- [TASKS FOR THIS EXERCISE]
1) Using the Ronalds biography, decide whether each statement agrees with it: (a) Ronalds was born in Boston; (b) she married Pierre Lorillard Ronalds in 1859; (c) she went to London before she went to Tunis. For each, answer yes or no and quote the words from the biography that settle it.
2) Reproduce the Ronalds biography word for word, everything from "Mary Frances Ronalds" down to "her musical salons.".

Mary Frances Ronalds RRC DStJ (née Carter; August 23, 1839 – July 28, 1916) was an American socialite and amateur singer who is best known for her long affair with the composer Arthur Sullivan in London in the last decades of the nineteenth century and for her musical salons.

Ronalds moved with her husband and children from New York to Paris in 1864, but the two separated in 1868. She took her children to Tunis in 1869, and eventually to London in 1875. She was accepted into royal social circles and was a popular hostess. A noted beauty, she became romantically involved with Arthur Sullivan during the 1870s and continued as his companion until his death in 1900. She was much admired as a singer and became associated with one of Sullivan's most popular songs, "The Lost Chord".

==Early life==
Ronalds, generally called "Fanny", was born in New York City and raised in Boston, Massachusetts, the daughter of Joseph Ballard Carter (1813–1889) and his wife, Mary (née Chamberlain) Carter (died 1898). In the mid-1850s, showing a talent for singing, she travelled to Italy to take singing lessons. In 1859 at age twenty, she married Pierre Lorillard Ronalds (grandson of Pierre Lorillard II), a dozen years her senior, a New Yorker called by The New York Times, "The Father of American Coaching". She quickly became a noted socialite and hostess. At one magnificent ball that she gave in the early 1860s, Ronalds famously appeared dressed "as Music, in a white satin gown embroidered with bars from Verdi's Un ballo in maschera", wearing a harp-shaped, illuminated crown. From 1860 to 1862 the couple lived in Paris, and from 1862 to 1864 in New York. The Ronalds had four children. A contemporary account described Fanny Ronalds as follows: "Her face was perfectly divine in its loveliness, her features small and exquisitely regular. Her hair was a dark shade of brown - châtain foncé [deep chestnut] - and very abundant... a lovely woman, with the most generous smile one could possibly imagine, and the most beautiful teeth."

Lines taken from a collection
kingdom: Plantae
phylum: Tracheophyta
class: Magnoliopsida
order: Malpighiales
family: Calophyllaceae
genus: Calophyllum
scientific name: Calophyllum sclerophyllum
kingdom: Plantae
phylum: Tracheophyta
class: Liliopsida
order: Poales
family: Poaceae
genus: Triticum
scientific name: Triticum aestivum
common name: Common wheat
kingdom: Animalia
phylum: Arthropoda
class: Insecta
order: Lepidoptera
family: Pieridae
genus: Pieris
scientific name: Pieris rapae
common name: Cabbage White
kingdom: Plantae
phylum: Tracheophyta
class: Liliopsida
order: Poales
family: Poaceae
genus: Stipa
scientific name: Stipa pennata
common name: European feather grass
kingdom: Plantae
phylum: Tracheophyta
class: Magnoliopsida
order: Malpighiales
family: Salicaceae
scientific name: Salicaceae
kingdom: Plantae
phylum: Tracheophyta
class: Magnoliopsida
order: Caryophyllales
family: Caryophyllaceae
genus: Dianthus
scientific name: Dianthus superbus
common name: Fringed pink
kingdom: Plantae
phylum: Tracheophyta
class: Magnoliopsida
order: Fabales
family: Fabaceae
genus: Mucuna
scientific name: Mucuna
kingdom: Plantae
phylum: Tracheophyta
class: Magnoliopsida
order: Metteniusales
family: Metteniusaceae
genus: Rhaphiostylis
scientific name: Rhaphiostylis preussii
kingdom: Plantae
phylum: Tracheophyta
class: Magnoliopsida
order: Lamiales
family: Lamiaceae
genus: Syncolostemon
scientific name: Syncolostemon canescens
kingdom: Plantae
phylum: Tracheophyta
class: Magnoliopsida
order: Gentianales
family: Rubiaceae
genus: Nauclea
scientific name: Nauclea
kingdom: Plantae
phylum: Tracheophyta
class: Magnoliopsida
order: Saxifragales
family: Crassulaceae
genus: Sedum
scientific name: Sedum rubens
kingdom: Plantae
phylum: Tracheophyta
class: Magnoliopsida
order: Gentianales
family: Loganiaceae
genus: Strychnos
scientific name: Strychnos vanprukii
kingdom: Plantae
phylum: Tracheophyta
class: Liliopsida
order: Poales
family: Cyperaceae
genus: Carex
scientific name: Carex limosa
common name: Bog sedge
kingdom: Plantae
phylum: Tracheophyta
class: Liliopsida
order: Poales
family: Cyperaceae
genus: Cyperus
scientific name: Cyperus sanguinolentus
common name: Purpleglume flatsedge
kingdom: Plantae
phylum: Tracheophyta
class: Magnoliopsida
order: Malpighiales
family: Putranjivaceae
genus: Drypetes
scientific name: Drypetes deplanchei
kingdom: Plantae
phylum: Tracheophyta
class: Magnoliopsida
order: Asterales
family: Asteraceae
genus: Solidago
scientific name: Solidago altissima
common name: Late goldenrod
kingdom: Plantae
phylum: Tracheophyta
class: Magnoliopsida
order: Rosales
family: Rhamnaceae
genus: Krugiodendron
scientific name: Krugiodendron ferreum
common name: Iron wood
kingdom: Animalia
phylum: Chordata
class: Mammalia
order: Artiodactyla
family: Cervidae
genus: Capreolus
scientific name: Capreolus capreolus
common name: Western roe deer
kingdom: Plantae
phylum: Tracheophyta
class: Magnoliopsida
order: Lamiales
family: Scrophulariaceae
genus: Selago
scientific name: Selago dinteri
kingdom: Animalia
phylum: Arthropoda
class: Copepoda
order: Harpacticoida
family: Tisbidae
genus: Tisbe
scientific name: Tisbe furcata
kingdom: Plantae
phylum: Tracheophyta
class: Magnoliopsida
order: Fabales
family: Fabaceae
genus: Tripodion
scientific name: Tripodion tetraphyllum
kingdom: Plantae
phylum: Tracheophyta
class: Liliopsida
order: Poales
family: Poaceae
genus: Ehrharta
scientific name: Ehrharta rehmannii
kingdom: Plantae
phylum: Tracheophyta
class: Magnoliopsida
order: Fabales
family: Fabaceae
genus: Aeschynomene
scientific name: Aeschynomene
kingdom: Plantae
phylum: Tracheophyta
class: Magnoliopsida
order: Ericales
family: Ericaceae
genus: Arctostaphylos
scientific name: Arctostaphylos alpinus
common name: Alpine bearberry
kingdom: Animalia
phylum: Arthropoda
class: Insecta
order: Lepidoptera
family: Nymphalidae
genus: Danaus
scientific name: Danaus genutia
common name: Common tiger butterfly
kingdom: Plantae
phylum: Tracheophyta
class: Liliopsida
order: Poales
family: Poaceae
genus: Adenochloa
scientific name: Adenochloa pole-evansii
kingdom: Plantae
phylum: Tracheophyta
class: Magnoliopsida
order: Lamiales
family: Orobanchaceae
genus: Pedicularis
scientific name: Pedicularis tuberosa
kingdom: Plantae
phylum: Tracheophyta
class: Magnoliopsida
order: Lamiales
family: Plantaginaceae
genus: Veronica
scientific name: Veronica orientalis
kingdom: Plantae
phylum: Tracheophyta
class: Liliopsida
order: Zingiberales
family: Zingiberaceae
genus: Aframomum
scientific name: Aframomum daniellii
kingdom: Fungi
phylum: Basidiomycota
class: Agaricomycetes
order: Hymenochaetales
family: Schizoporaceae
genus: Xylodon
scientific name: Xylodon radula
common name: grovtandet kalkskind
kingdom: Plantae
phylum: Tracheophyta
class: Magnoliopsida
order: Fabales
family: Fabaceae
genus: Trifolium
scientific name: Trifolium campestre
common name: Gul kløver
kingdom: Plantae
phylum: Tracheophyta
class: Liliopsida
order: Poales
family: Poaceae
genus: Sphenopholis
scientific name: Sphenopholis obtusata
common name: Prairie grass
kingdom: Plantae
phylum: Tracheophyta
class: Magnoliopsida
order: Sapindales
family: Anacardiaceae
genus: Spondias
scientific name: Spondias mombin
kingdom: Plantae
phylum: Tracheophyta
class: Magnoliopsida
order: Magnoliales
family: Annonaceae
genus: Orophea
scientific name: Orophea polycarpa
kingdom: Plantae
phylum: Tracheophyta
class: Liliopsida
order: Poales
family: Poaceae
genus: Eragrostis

- [EXPECTED RESULTS]
1)
(a) No: "was born in New York City and raised in Boston, Massachusetts"
(b) Yes: "In 1859 at age twenty, she married Pierre Lorillard Ronalds"
(c) No: "She took her children to Tunis in 1869, and eventually to London in 1875."

2)
Mary Frances Ronalds RRC DStJ (née Carter; August 23, 1839 – July 28, 1916) was an American socialite and amateur singer who is best known for her long affair with the composer Arthur Sullivan in London in the last decades of the nineteenth century and for her musical salons.